To mix metaphors: already comfortably ensconced in Malacanang, Arroyo (the glory, not the joker) didn’t want anything to rock the boat, and saw a plunder trial as providing the Estrada forces a host of opportunities to do precisely that as, like many other trials, it stretched on into infinity. Except that there were all these civil society, church and other groups that were insisting on arresting Estrada and charging him with plunder among other offenses to the law, taste, and plain good manners.
The Arroyo administration was in short dragged scratching and screaming into arresting and charging Estrada. Once compelled to do so by the forces that had put it in power, it had to go through the motions, but kept its options open, and most probably tried to make some deal with Estrada, including offering him the option of exile instead of a trial.
As expected, the trial dragged on to impact on two political low points: the 2004 presidential elections and last May’s mid-term elections, in which Estrada and his trial inevitably became an issue.
The Estrada plunder case was in short political from the beginning in the sense that not only its legal virtues and infirmities were at issue; so were the political implications of Estrada’s being tried (he had to be removed from office first before that could happen) and of his being convicted or acquitted.
It’s been said so often it’s now conventional wisdom: Estrada HAD to be convicted. An acquittal would have at least implied that he had been illegitimately ousted, and that the Arroyo presidency, already locked in defending its legitimacy after 2004, has been illegal from the start.
But the Estrada case’s being political doesn’t mean that it didn’t have a sound basis to begin with. Political or not, the merits of the case seem to have been the bases for the Special Court’s finding Estrada guilty of collecting P545 million in “jueteng” pay-offs and a P189 million commission from stock market purchases using government funds.

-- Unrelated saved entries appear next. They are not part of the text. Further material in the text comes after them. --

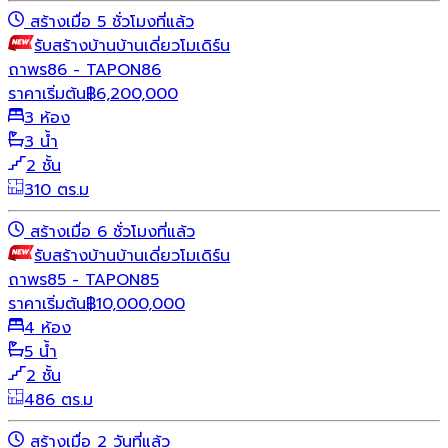
สร้างเมื่อ 5 ชั่วโมงที่แล้ว
รับสร้างบ้าน
บ้านเดี่ยว
โมเดิร์น
ถาพร86 - TAPON86
ราคาเริ่มต้น
฿
6,200,000
3 ห้อง
3 น้ำ
2 ชั้น
310 ตร.ม
สร้างเมื่อ 6 ชั่วโมงที่แล้ว
รับสร้างบ้าน
บ้านเดี่ยว
โมเดิร์น
ถาพร85 - TAPON85
ราคาเริ่มต้น
฿
10,000,000
4 ห้อง
5 น้ำ
2 ชั้น
486 ตร.ม
สร้างเมื่อ 2 วันที่แล้ว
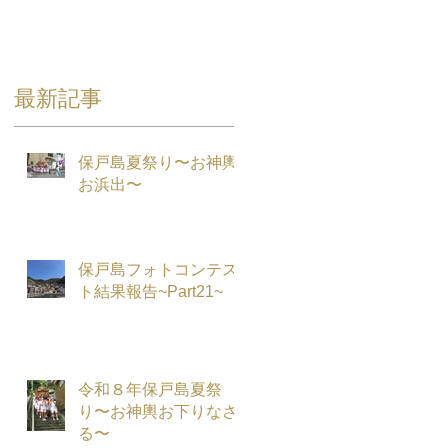
最新記事
保戸島夏祭り〜お神輿
お浜出〜
保戸島フォトコンテス
ト結果報告~Part21~
令和８年保戸島夏祭
り〜お神輿お下りなさ
る〜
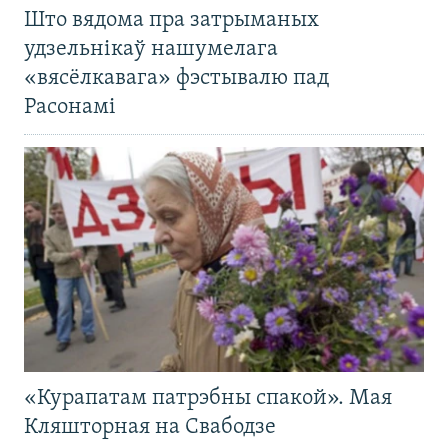
Што вядома пра затрыманых
удзельнікаў нашумелага
«вясёлкавага» фэстывалю пад
Расонамі
«Курапатам патрэбны спакой». Мая
Кляшторная на Свабодзе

Were it not for the context, the conviction would have been truly encouraging. Estrada is indeed a “big fish” in more ways than one, and the biggest so far caught by a law that penalizes the crime against the nation systematic corruption is. But take note that it happened without his being in power, and that his is only one case among others that are arguably much worse. There is, for example, the “Joc Joc” Bolante fertilizer scam, and the “Hello Garci” scandal, both of them election-related, and both of which involve hundreds of millions of state funds used as bribe money.
The Estrada conviction does provide a warning, no matter how feeble, that some of the laws of this country can actually be made to work. Provided, however, that the corrupt are sooner rather than later removed from office. That lesson, however, is easily interpreted as one more justification for holding on to power forever and ever, the better to avoid being estrada’d.